*SUPPLIED MATERIAL*
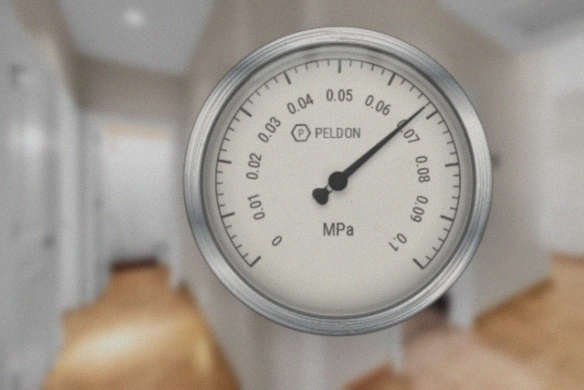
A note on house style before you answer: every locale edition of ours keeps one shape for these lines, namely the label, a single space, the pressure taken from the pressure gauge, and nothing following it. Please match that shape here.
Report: 0.068 MPa
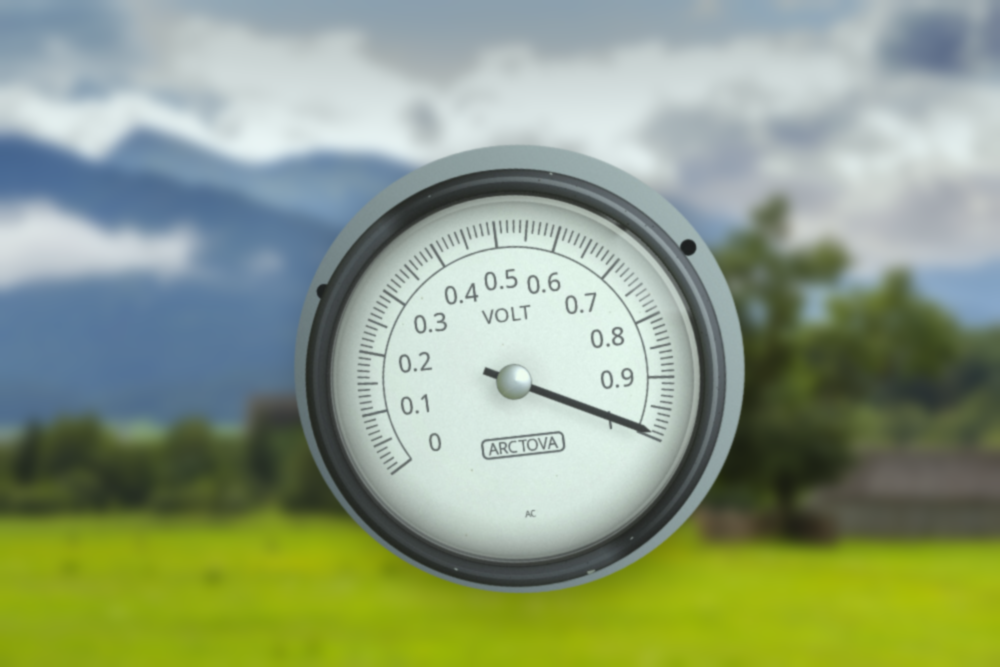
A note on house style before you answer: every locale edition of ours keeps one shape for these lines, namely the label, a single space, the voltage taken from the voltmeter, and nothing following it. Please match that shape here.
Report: 0.99 V
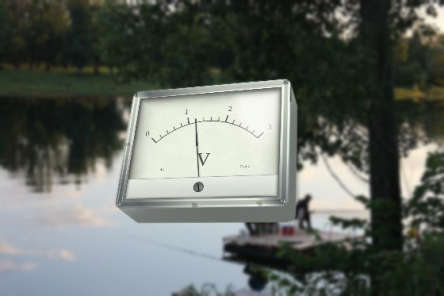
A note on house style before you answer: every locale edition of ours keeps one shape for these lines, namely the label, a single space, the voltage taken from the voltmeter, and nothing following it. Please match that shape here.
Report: 1.2 V
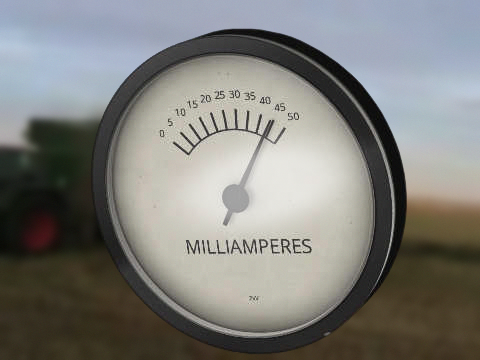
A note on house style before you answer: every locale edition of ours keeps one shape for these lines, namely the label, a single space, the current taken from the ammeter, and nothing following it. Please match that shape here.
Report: 45 mA
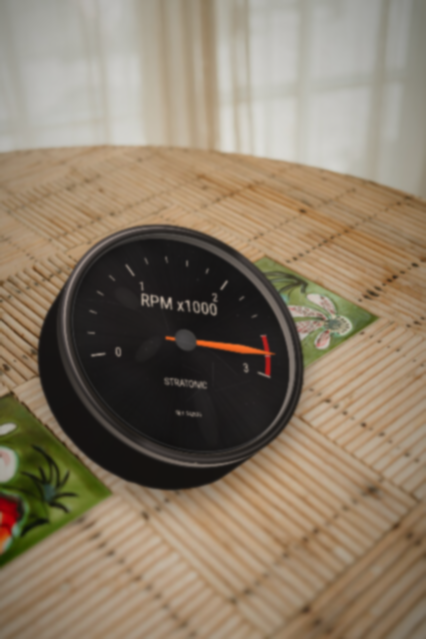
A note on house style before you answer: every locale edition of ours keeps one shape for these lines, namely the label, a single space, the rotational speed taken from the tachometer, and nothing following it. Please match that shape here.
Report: 2800 rpm
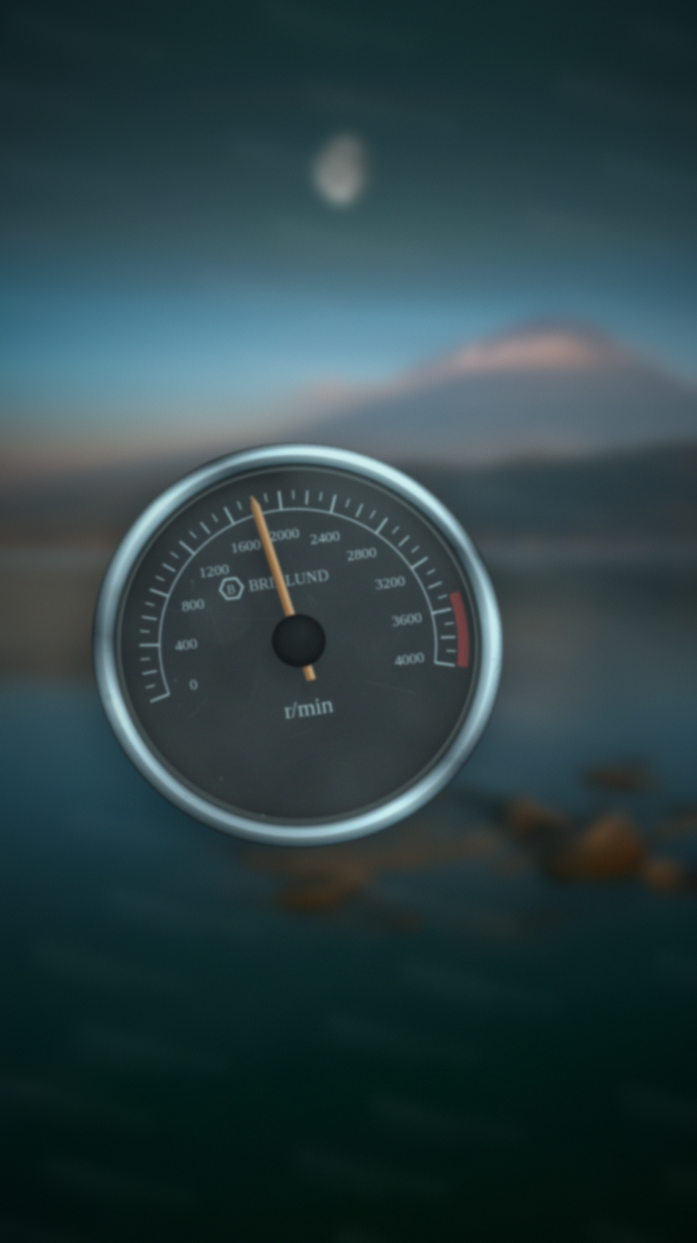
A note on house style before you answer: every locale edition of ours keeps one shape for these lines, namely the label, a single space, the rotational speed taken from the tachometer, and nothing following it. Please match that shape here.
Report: 1800 rpm
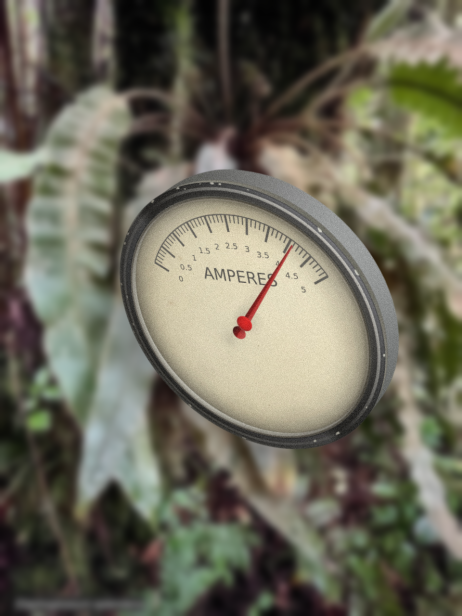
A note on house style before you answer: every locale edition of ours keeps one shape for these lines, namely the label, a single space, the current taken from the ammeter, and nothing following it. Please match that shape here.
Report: 4.1 A
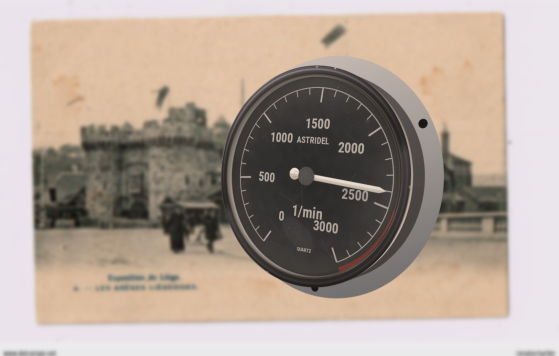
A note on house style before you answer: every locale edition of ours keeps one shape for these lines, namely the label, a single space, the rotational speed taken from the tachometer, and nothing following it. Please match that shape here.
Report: 2400 rpm
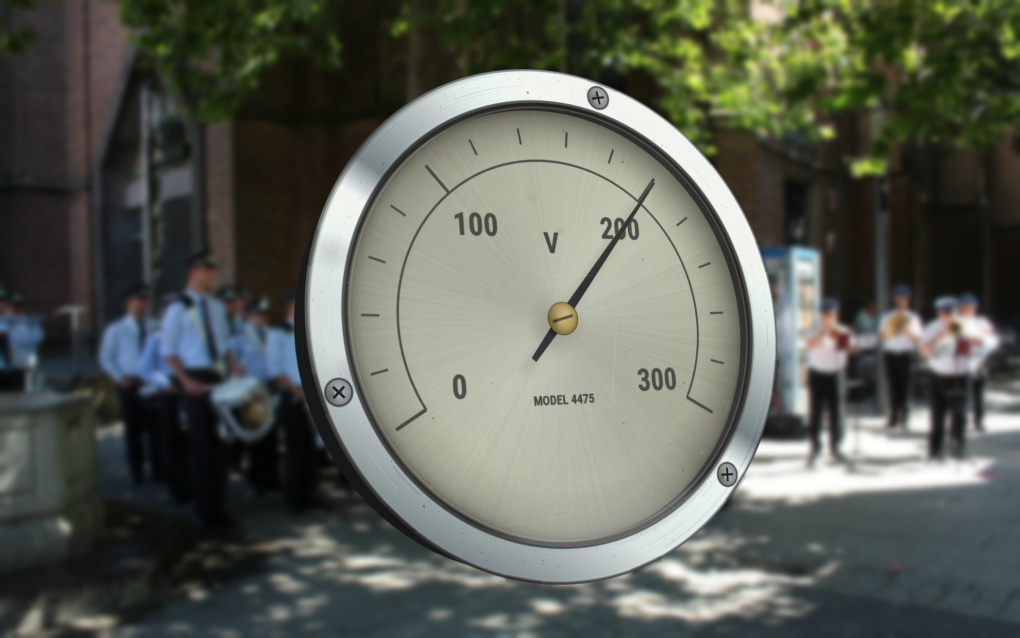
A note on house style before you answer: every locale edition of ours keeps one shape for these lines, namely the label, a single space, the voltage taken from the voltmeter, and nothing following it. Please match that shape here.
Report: 200 V
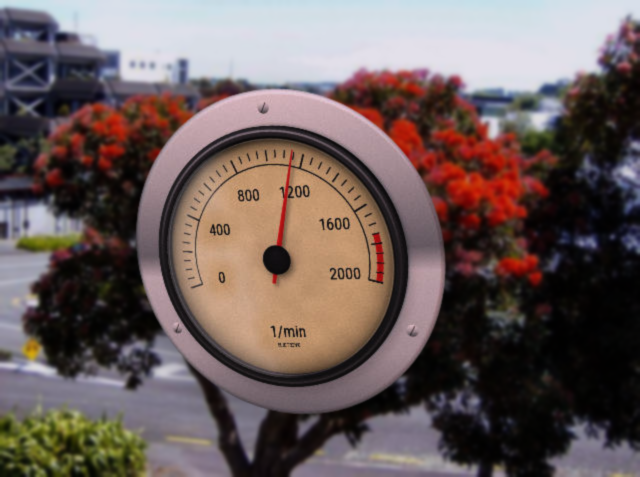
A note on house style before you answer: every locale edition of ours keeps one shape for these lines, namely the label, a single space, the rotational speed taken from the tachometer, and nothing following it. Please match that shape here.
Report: 1150 rpm
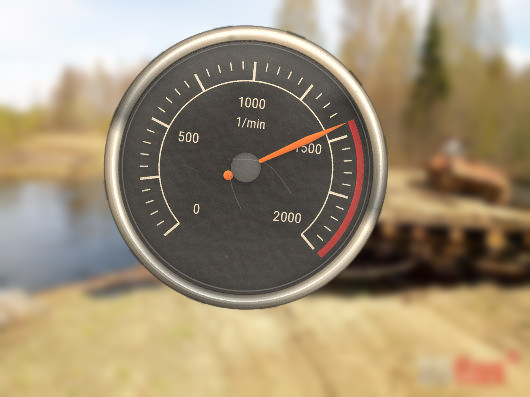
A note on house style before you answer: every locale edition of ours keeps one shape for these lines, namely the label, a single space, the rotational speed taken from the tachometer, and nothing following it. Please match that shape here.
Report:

*INSTRUCTIONS TO FOLLOW*
Rewrite all of the data above with "locale edition" changed to "regional edition" and everything else kept the same. Leave the pictures out of your answer.

*ANSWER FOR THE TASK*
A note on house style before you answer: every regional edition of ours keeps one shape for these lines, namely the label, a single space, the pressure taken from the pressure gauge, and nothing following it. Please match that shape here.
Report: 0.068 MPa
A note on house style before you answer: every regional edition of ours keeps one shape for these lines, namely the label, a single space, the voltage taken from the voltmeter, and nothing following it. Please match that shape here.
Report: 0.99 V
A note on house style before you answer: every regional edition of ours keeps one shape for these lines, namely the label, a single space, the voltage taken from the voltmeter, and nothing following it. Please match that shape here.
Report: 1.2 V
A note on house style before you answer: every regional edition of ours keeps one shape for these lines, namely the label, a single space, the current taken from the ammeter, and nothing following it. Please match that shape here.
Report: 45 mA
A note on house style before you answer: every regional edition of ours keeps one shape for these lines, namely the label, a single space, the rotational speed taken from the tachometer, and nothing following it. Please match that shape here.
Report: 2800 rpm
A note on house style before you answer: every regional edition of ours keeps one shape for these lines, namely the label, a single space, the rotational speed taken from the tachometer, and nothing following it. Please match that shape here.
Report: 1800 rpm
A note on house style before you answer: every regional edition of ours keeps one shape for these lines, namely the label, a single space, the current taken from the ammeter, and nothing following it. Please match that shape here.
Report: 4.1 A
A note on house style before you answer: every regional edition of ours keeps one shape for these lines, namely the label, a single space, the rotational speed taken from the tachometer, and nothing following it. Please match that shape here.
Report: 2400 rpm
A note on house style before you answer: every regional edition of ours keeps one shape for these lines, namely the label, a single space, the voltage taken from the voltmeter, and nothing following it. Please match that shape here.
Report: 200 V
A note on house style before you answer: every regional edition of ours keeps one shape for these lines, namely the label, a single space, the rotational speed taken from the tachometer, and nothing following it. Please match that shape here.
Report: 1150 rpm
A note on house style before you answer: every regional edition of ours keeps one shape for these lines, namely the label, a single space, the rotational speed taken from the tachometer, and nothing following it. Please match that shape here.
Report:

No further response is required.